**TASK INSTRUCTIONS**: Pick up the Public Order Bill speech after its last sentence and keep it going.

**SELECTED TEXT**:
· · · · ·

UK Parliament / Open data

Public Order Bill

Proceeding contribution from Caroline Nokes (Conservative) in the House of Commons on Tuesday, 18 October 2022. It occurred during Debate on bills on Public Order Bill.

It is a pleasure to follow the hon. Member for Walthamstow (Stella Creasy).

2 pm

I thank my hon. Friend the Minister for having indicated from the Dispatch Box that this is to be a free vote; that is an important principle when considering new clause 11 specifically. I must gently say to him that I am a little disappointed that I have to speak to the issue without hearing his arguments on why the new clause is not necessary, although of course I will be here for the winding-up speeches to listen to his arguments then.

I will speak briefly on the hon. Lady’s new clauses 13 and 14 on street harassment. That is an important issue. We have seen work on violence against women and girls, started by my right hon. Friend the Member for Maidenhead (Mrs May). I am blessed to have sitting next to me my hon. Friend the Member for Louth and Horncastle (Victoria Atkins), who is bringing me up to speed on some of the more recent work done in the Home Office by her successor, my hon. Friend the Member for Redditch (Rachel Maclean), and now by my hon. Friend the Member for Mid Sussex (Mims Davies). That is quite a list of female Members of this House who have sought over many years to get legislation on to the statute book so that we can tackle public sexual harassment effectively.

I pay tribute to my right hon. Friend the Member for Tunbridge Wells (Greg Clark), who is still doing great work in this area, and I look forward to his private Member’s Bill. However, we had the recommendations from the Law Commission many months ago, we have had a Home Office consultation, and it feels to me that we are making very slow progress. Meanwhile, thousands of young women, particularly those in school uniform, are still subject to public sexual harassment—and indeed other types of harassment, as the hon. Member for Walthamstow pointed out.

· · · · ·

**GIVEN INFORMATION**:

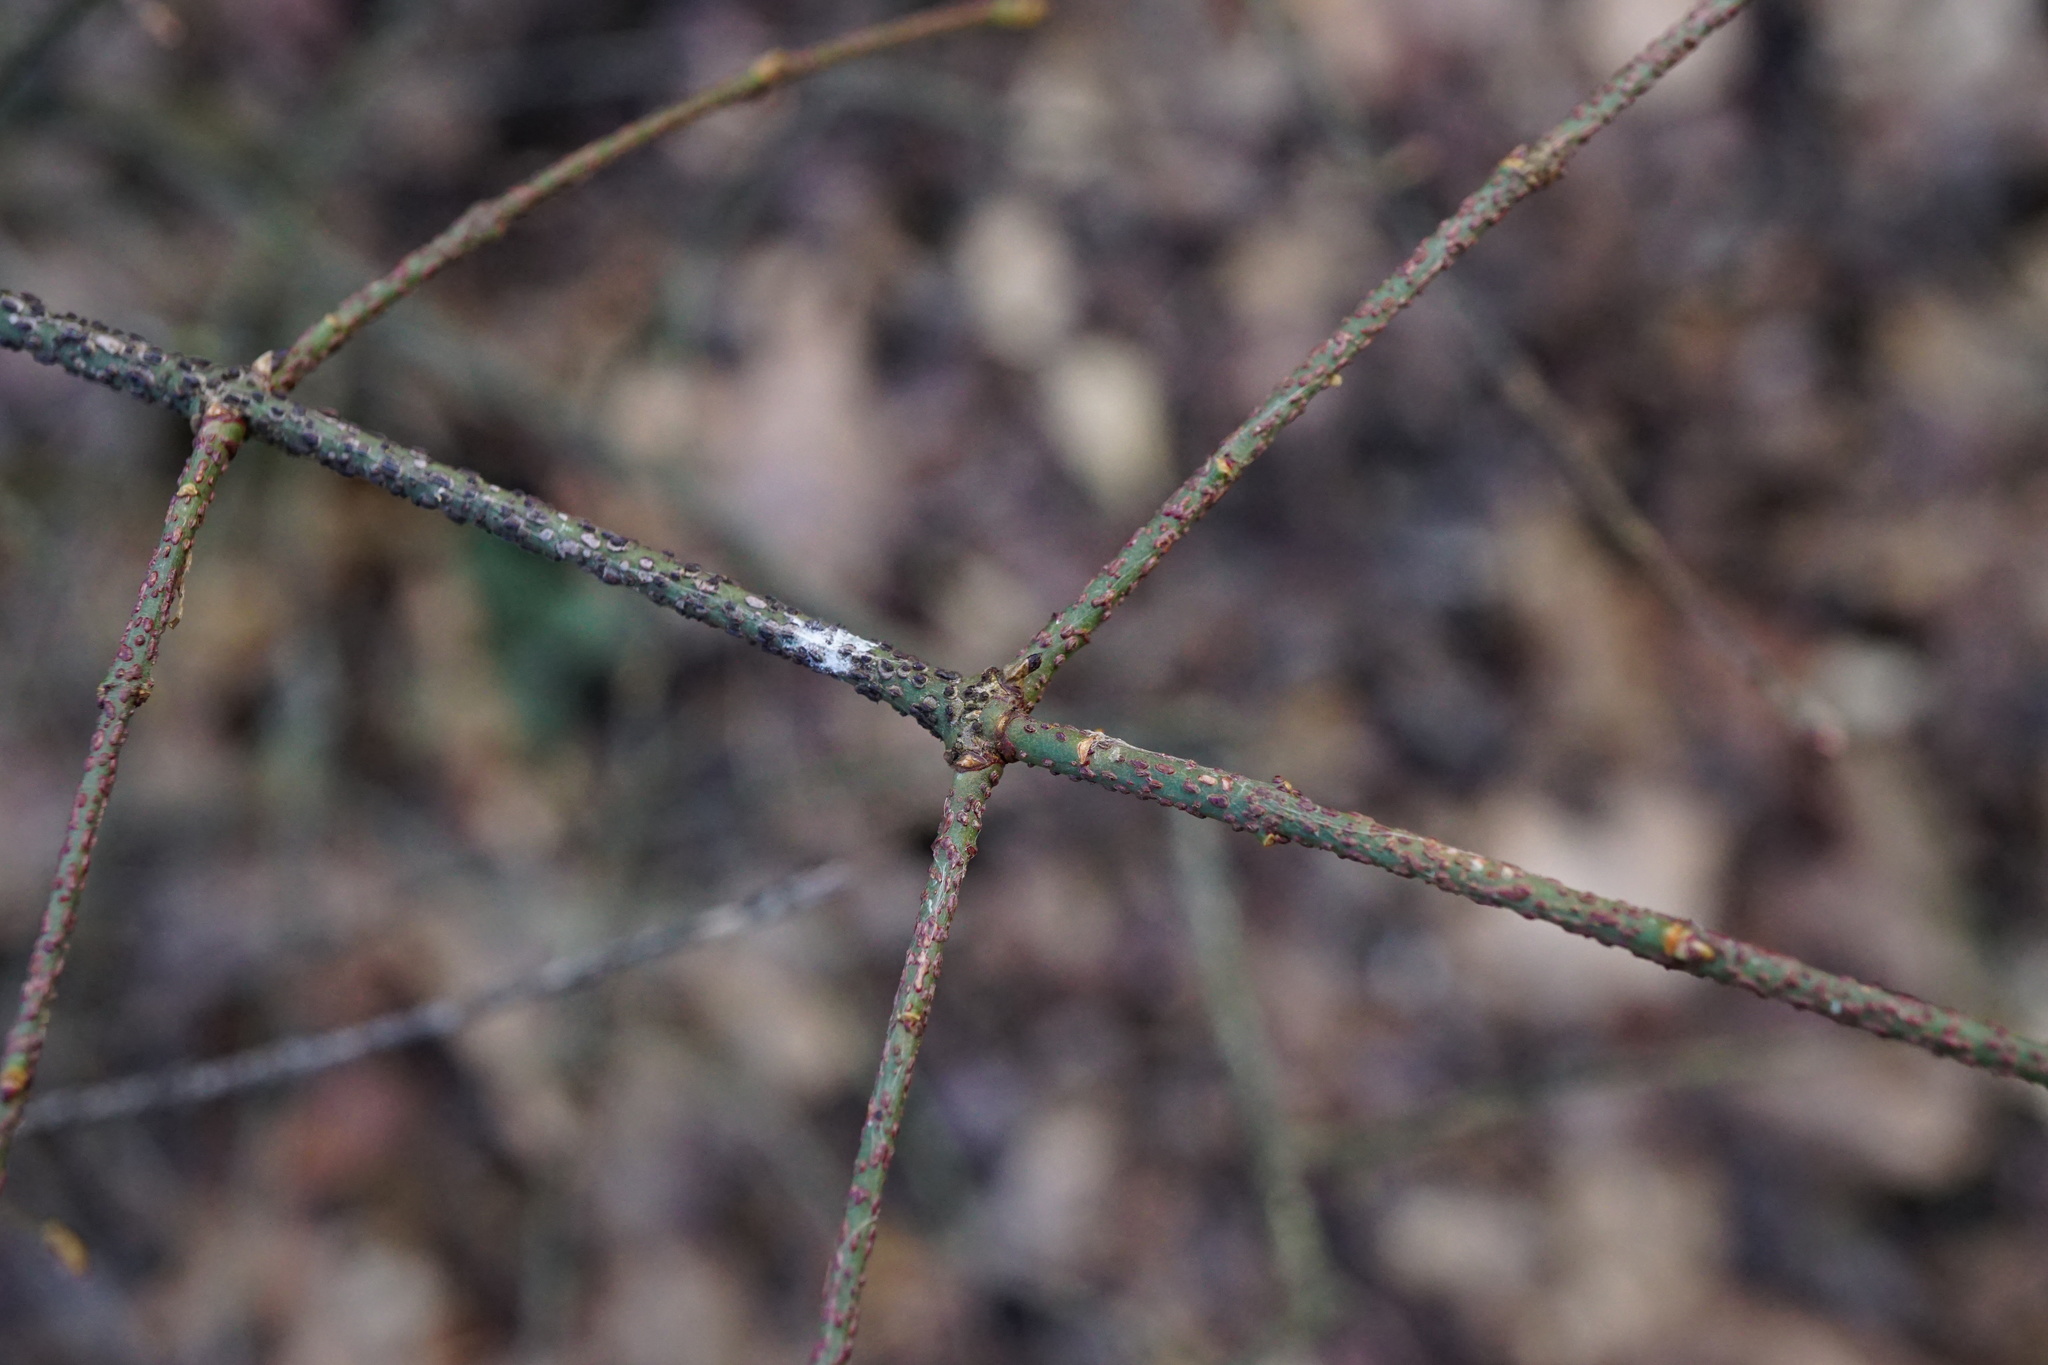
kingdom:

· · · · ·

**RESPONSE BELOW**:
There is great work going on in police forces up and down the country, including in my own county of Hampshire, which is no surprise given that we have a great female chief constable who has been leading on this issue and a female police and crime commissioner, Donna Jones, who has spoken extensively up and down

the country and is the lead police and crime commissioner on violence against women and girls. However, the reality is that progress has been too slow.

On new clause 11, abortion is an important and emotive issue, and I do not in any way undermine the profoundly held beliefs people have on it, but the new clause, as the hon. Lady has pointed out, is about a woman’s right to access healthcare. It is a decision that they will have made in some instances many weeks before they ever attend a clinic.

I will speak of the experience we have had relatively locally to my constituency. Just a few weeks ago, Bournemouth, Christchurch and Poole Council successfully introduced a buffer zone in six streets surrounding the British Pregnancy Advice Service clinic in Bournemouth. That has come at significant expense to local authority taxpayers. I welcome its contribution to the patchwork of protections that we see in five areas of the country, but it is a patchwork; five areas have successfully brought in public space protection orders, but there are 50 clinics where they might be of benefit.

Enormous work has been done by colleagues on both sides of the House to bring forward protections for women—but protections from what? Specifically, in the consultation in Bournemouth, which was completed by more than 2,000 people, 75% of whom showed that they supported a buffer zone, it was protection from intimidation, protection from being followed and protection from being filmed. I think we would all in this House want to see people who are accessing healthcare being protected in those ways.

Service providers have consistently sought to use the laws that I know my hon. Friend the Minister will point out are already available and are suggested by the Home Office, but even where individual groups have been dealt with through the courts, other individuals have come forward and the protests outside the clinics have simply not stopped. Annually, about 100,000 women are targeted in that way—abused and harassed while they are just trying to access healthcare that is perfectly legal.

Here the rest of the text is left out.